A. It’s predictable, but “Butter-Fly”, “brave heart”, and “Never Give Up!”
- “Gift campaign” = Referring to a campaign that accompanied the volume compilation versions of the Xros Wars manga, inviting people to send in requests for Digimon that they wanted Nakashima to draw. Winners would receive an autographed signboard with a picture of the Digimon they’d requested.
- “NabeKen-san” = Referring to Kenji Watanabe, one of the founders of the Digimon franchise, and a recurring Digimon creature character designer.
- Kirihoshi (切法師) = Nakashima’s first serialized manga.
- Digimon Series Memorial Book: Digimon Animation Chronicle = A book from 2010 containing reference material for the Digimon anime TV series spanning from Adventure through Savers. On top of character lineart, it also contains descriptive text with story synopses, character profiles, and important reference info, making it indeed a very valuable resource for understanding the many Digimon anime series at a glance.
- The Xros Wars Digimon were officially not given evolutionary levels or attributes at the time of its airing, making Digimon that had first appeared in Xros Wars difficult to integrate into existing evolutionary lines in further franchise entries. Eventually, on October 2, 2020 (more than a year after this interview was held), the Digimon Encyclopedia was updated to give all Digimon that first appeared in Xros Wars their own formal evolutionary levels and attributes.
- Nakashima suggests “doujin activities”, referring to selling at events such as Comic Market or COMITIA, where artists sell their independently-produced creative works (doujinshi), which can be original or fanwork.
- “MachLeomon” (マッハレオモン) and “MadLeomon” (マッドレオモン) differ by only one character when written in katakana.
- This question was originally submitted in English, so I have left it as-is.
- DarkKnightmon (ダークナイトモン)’s name has a typo as ダームナイトモン in the original transcript.
- “The online chapter” = Refers to how the “Bonus Track” chapter for the Xros Wars manga was originally published online.
- Nakashima is referring to the aircraft principal axes (pitch, roll, and yaw), i.e. the three dimensions an aircraft can turn in.
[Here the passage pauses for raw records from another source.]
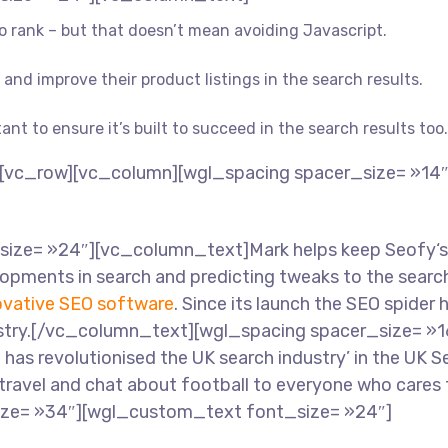
 to rank – but that doesn’t mean avoiding Javascript.
and improve their product listings in the search results.
tant to ensure it’s built to succeed in the search results too.
[vc_row][vc_column][wgl_spacing spacer_size= »14
ze= »24″][vc_column_text]Mark helps keep Seofy‘s c
opments in search and predicting tweaks to the search
ovative SEO software
. Since its launch the SEO spider 
ndustry.[/vc_column_text][wgl_spacing spacer_size= 
o has revolutionised the UK search industry’ in the UK
 travel and chat about football to everyone who cares 
ize= »34″][wgl_custom_text font_size= »24″]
The three of them are not actual Digimon, or at least were not at the time of this interview; “Pitchmon” (ピッチモン) should not be confused with the existing “Pichimon” (ピチモン).
- “Standoffish” as in tsundere, an archetype referring to someone who pretends to be cold but actually has a softer side.
- “Music teacher” = Referring to a joke from the first special chapter at the end of Volume 3.
- “Hannahmon” = Refers to Hannah Weber, a character from Element Hunters, an animated series that Nakashima also made a manga adaptation for. As with the Xros Wars manga, Nakashima’s version of Element Hunters had a number of differences from the animated series, one being that Hannah was not the major character she was in the TV series but rather a background character. The Element Hunters manga volume bonus strips involved Hannah complaining to Nakashima about it, and when Nakashima moved to Xros Wars, Hannah continued to act as his “assistant” for the volume versions as “Hannahmon”.
- “Rockmon, Papermon, and Scissorsmon” = More literally “Guumon”, “Chokimon”, and “Paamon”; not actual Digimon at the time of the interview’s holding, but referring to a joke from the manga’s chapter 14 when Kiriha makes up fictional Digimon in a gambit to fool Tactimon.
- In Japanese, while it has not been strictly adhered to in all cases, it has been generally observed that the majority of Digimon lead protagonists have their names start with “ta-” (or “da-“, which is considered a variant of “ta-“).
- The gift campaign in question involved a joke where Hannahmon insisted that people should request drawings of her, so the real-life punchline is that someone actually did it.
- “Two quail eggs” = Referring to a bonus strip from Volume 1, in which Nakashima celebrates finishing his manuscript by treating himself to two quail eggs cracked into a nattou (fermented soybean) and rice bowl.
- “Wasabi” = Japanese horseradish, often eaten in small quantities with other dishes or used as a flavor. “Rice seasoning” (furikake) refers to a common kind of Japanese seasoning that usually contains chopped seaweed laver (nori), sesame seed, salt and sugar, and some kind of dried fish. It is generally added to rice dishes to add extra flavor.